The independent effect of drug resistance on T cell activation in HIV infection

ArticleinAIDS 20(5):691-9 · April 2006with8 Reads
Impact Factor: 5.55 · DOI: 10.1097/01.aids.0000216369.30948.18 · Source: PubMed

    Abstract

    Antiretroviral-treated individuals with drug-resistant HIV experience slower CD4 cell count declines than untreated individuals, independent of degree of viremia. As immune activation independently predicts disease progression, we hypothesized that patients with drug-resistant viremia would have less immune activation than patients with wild-type viremia, independent of plasma HIV RNA levels and that these differences would not be explained by a direct drug effect of protease inhibitors.
    Percentages of activated (CD38/HLA-DR) T cells were compared between untreated participants with wild-type viremia and antiretroviral-treated participants with drug-resistant viremia, after adjusting for plasma HIV RNA levels among other factors associated with T cell activation. Changes in T cell activation were also assessed in subjects discontinuing protease inhibitors while continuing other antiretroviral medications.
    Twenty-one untreated participants with wild-type viremia and 70 antiretroviral-treated participants with drug-resistant viremia were evaluated.
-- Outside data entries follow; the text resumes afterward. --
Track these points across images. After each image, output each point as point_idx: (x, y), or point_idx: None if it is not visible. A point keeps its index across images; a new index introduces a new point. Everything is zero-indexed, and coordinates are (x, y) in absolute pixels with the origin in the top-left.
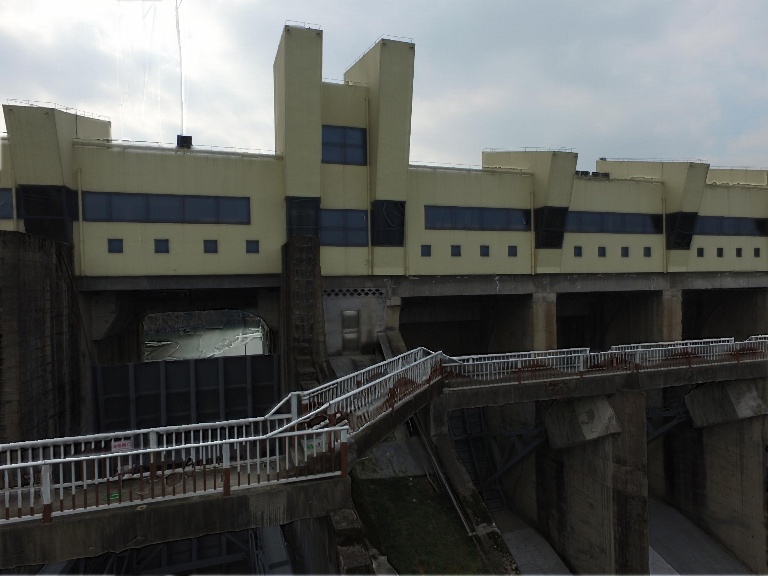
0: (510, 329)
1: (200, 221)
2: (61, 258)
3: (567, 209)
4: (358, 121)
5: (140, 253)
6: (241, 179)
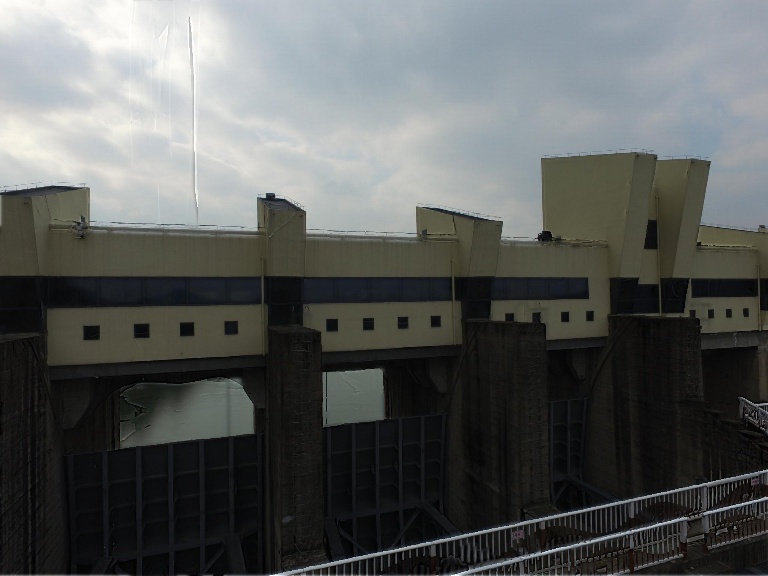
0: (724, 373)
1: (558, 297)
2: None
3: None
4: (651, 214)
5: None
6: (582, 263)
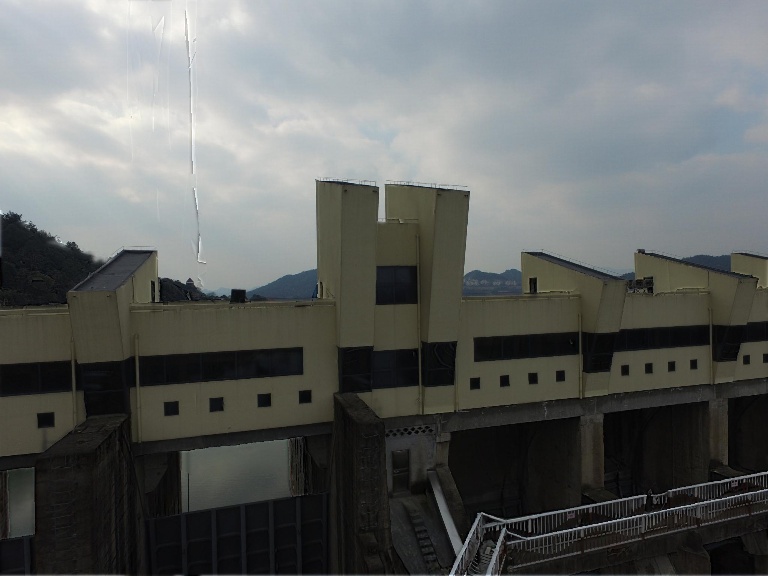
0: (554, 442)
1: (254, 375)
2: (122, 439)
3: (616, 334)
4: (408, 259)
5: (195, 413)
6: (294, 329)
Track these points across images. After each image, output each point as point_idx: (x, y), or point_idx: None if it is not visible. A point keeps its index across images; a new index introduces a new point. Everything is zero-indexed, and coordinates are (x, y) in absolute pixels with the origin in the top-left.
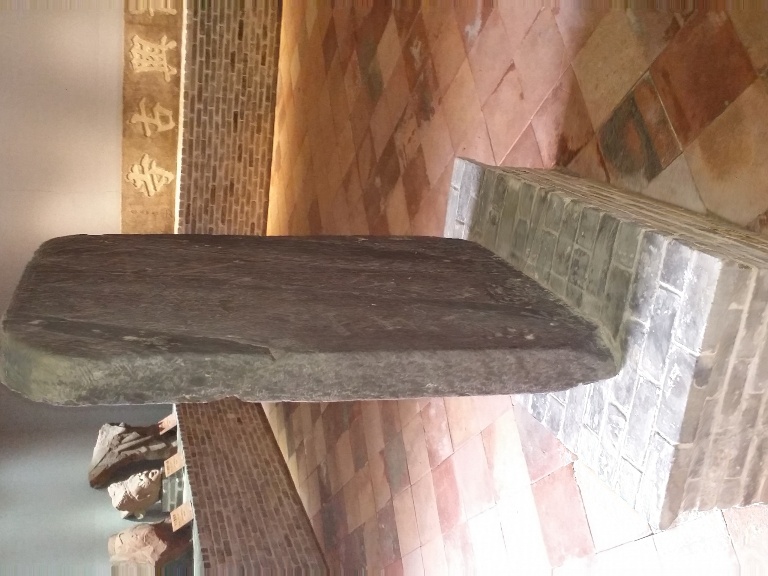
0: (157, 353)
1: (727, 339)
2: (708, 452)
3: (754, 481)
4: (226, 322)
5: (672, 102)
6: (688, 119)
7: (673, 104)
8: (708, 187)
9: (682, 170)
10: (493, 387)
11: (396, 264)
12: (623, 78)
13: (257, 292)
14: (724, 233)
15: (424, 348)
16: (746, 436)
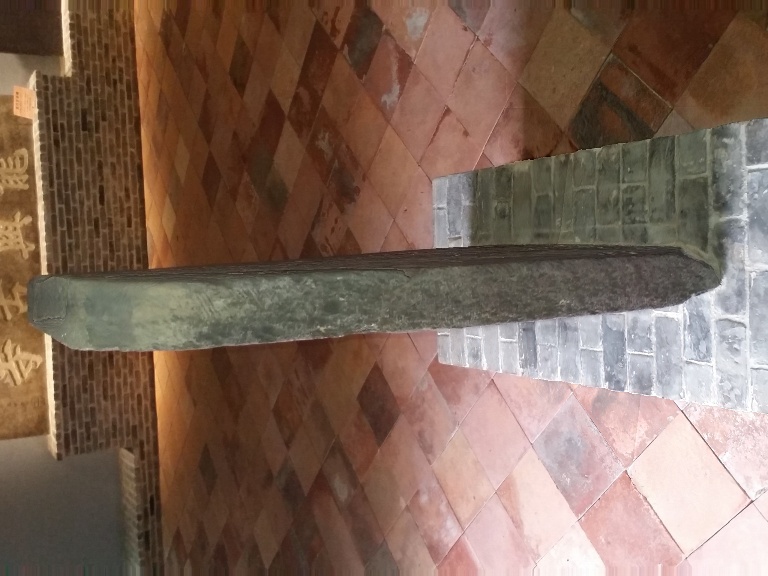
0: (282, 275)
1: None
2: None
3: None
4: None
5: (647, 69)
6: (670, 77)
7: (649, 71)
8: None
9: (677, 125)
10: (619, 302)
11: None
12: (584, 70)
13: (325, 261)
14: None
15: (550, 259)
16: None
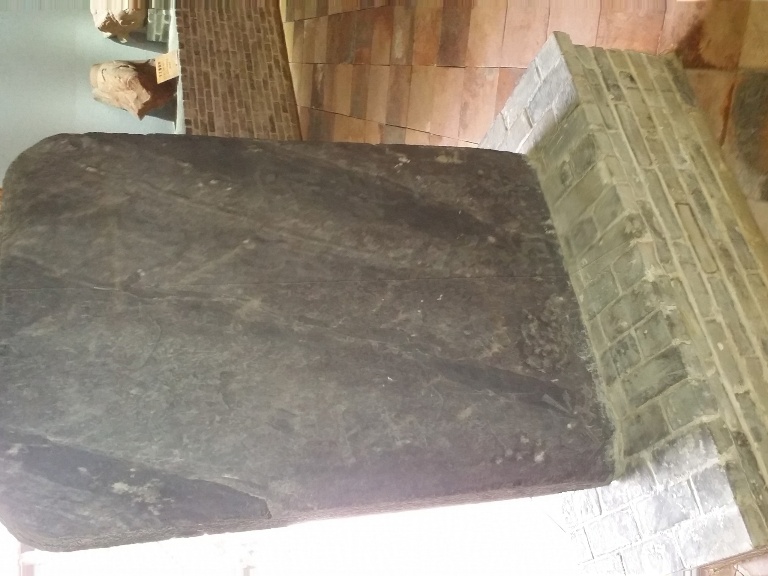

Relative to untreated participants, those with drug-resistant viremia had 29% fewer activated CD4 (P = 0.051) and CD8 (P = 0.012) T cells after adjustment for plasma HIV RNA levels among other factors. There was no evidence for an early change in T cell activation among 13 subjects with drug-resistant viremia interrupting protease inhibitors while continuing other antiretroviral medications, but a significant increase in T cell activation with complete or partial emergence of wild-type sequences in protease.
    Antiretroviral-treated patients with drug-resistant viremia have less T cell activation than untreated patients, independent of plasma HIV RNA level. Decreased ability of drug-resistant variants to cause T cell activation likely contributes to slower CD4 cell count declines among patients with drug-resistant viremia.